──────── Teks yang Ditampilkan

3 Alasan Jatim Jadi Episentrum Baru Pandemi Covid-19 ala Pakar Epidemiologi Unair

Pakar epidemiologi Universitas Airlangga (Unair) Surabaya, Windhu Purnomo, tidak menampik Jatim memiliki jumlah kasus positif Covid-19 tertinggi di Indonesia.

oleh Liputan6.com diperbarui 06 Jul 2020, 16:30 WIB
Diterbitkan 06 Jul 2020, 16:30 WIB
Kampus Unair
Kantor Pusat Manajemen Universitas Airlangga di Kampus C Unair, Jalan Ir Soekarno, Mulyorejo, Surabaya, Jatim. (www.unair.ac.id)

Liputan6.com, Surabaya- Pakar epidemiologi Universitas Airlangga (Unair) Surabaya, Windhu Purnomo, tidak menampik Jatim memiliki jumlah kasus positif Covid-19 tertinggi di Indonesia. Meskipun demikian, attack rate provinsi ini bukan yang tertinggi di Indonesia.

“Dari attack rate menempati peringkat 9 dari 34 provinsi di Indonesia,” ujar Windhu, seperti yang dikutip dari laman unair.ac.id, Senin (6/7/2020).

Attack rate merupakan nilai seberapa besar risiko penduduk terinfeksi Covid-19 dimana nilai tersebut dapat dicapai dengan membagi jumlah kasus kumulatif positif di suatu wilayah dibagi dengan jumlah penduduk di wilayah tersebut. Ia menyebutkan attack rate Jatim hanya sebesar 27 per 100.000 penduduk, sedangkan DKI Jakarta sebesar 105 per 100.000 penduduk.

Sayangnya, attack rate Jatim itu tidak bisa diterapkan khusus di Surabaya. Faktanya,Surabaya kini adalah kota yang memiliki attack rate yang tertinggi di Indonesia. Nilainya sekitar 150 per 100.000 penduduk.

Attack rate Surabaya ini meningkat sebesar 75 persen ketika masa transisi dan pembatasan sosial berksala besar (PSBB) sudah tidak diberlakukan lagi di Surabaya. Tingginya risiko terinfeksi ini menjadi faktor utama Jatim menjadi episentrum Covid-19 di Indonesia.

“Tingginya risiko terinfeksi di Surabaya dikarenakan oleh tingkat kepadatan penduduk yang sangat tinggi, dengan angka 8.600 per kilometer persegi,” ucap Ketua Tim Advokasi PSBB & Surveilans Covid-19 Fakultas Kesehatan Masyarakat Unair Surabaya.

Selain itu, didukung dengan faktor kurangnya penegakan protokol kesehatan dan pengendalian kepatuhan warga yang tidak ketat, serta nihilnya sanksi denda dalam peraturan wali kota apabila melanggar protokol kesehatan tersebut.

Menurut Dosen Fakultas Kesehatan Masyarakat Unair Surabaya itu, pemerintah daerah harus mengendalikan kedisiplinan masyarakat terhadap protokol kesehatan yang tertuang dalam peraturan gubernur atau wali kota. Pelanggar kedisiplinan terhadap protokol tersebut harus diberi sanksi denda yang tegas. Ia juga mendesak agar testing PCR atau uji seka dapat ditingkatkan agar kasus positif Covid-19 dapat ditemukan sebanyak mungkin agar rantai pandemi dapat segera diputus.

────────────────

■ Tujuan Tugas
Perbarui bagian teks yang ditampilkan, mulai dari "oleh Liputan6.com diperbarui" dan berakhir di "bukan yang tertinggi di Indonesia.". Ganti "Jatim" dengan "Jawa Timur".

──────── Data yang Diberikan

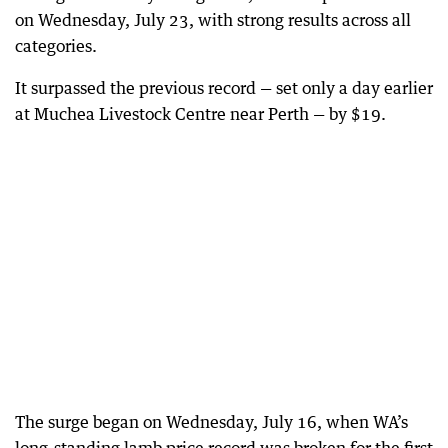
on Wednesday, July 23, with strong results across all
categories.
It surpassed the previous record — set only a day earlier
at Muchea Livestock Centre near Perth — by $19.
The surge began on Wednesday, July 16, when WA’s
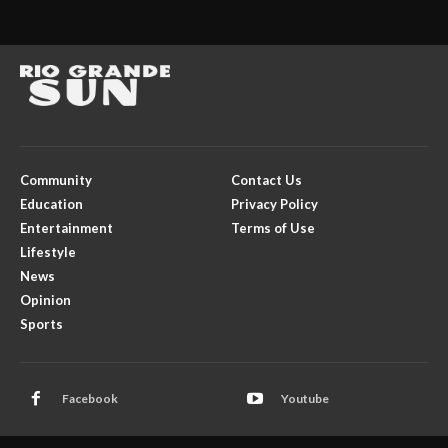
Community
Contact Us
Education
Privacy Policy
Entertainment
Terms of Use
Lifestyle
News
Opinion
Sports
Facebook
Youtube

────────────────

■ Jawaban Tugas
oleh Liputan6.com diperbarui 06 Jul 2020, 16:30 WIB
Diterbitkan 06 Jul 2020, 16:30 WIB
Kampus Unair
Kantor Pusat Manajemen Universitas Airlangga di Kampus C Unair, Jalan Ir Soekarno, Mulyorejo, Surabaya, Jawa Timur. (www.unair.ac.id)

Liputan6.com, Surabaya- Pakar epidemiologi Universitas Airlangga (Unair) Surabaya, Windhu Purnomo, tidak menampik Jawa Timur memiliki jumlah kasus positif Covid-19 tertinggi di Indonesia. Meskipun demikian, attack rate provinsi ini bukan yang tertinggi di Indonesia.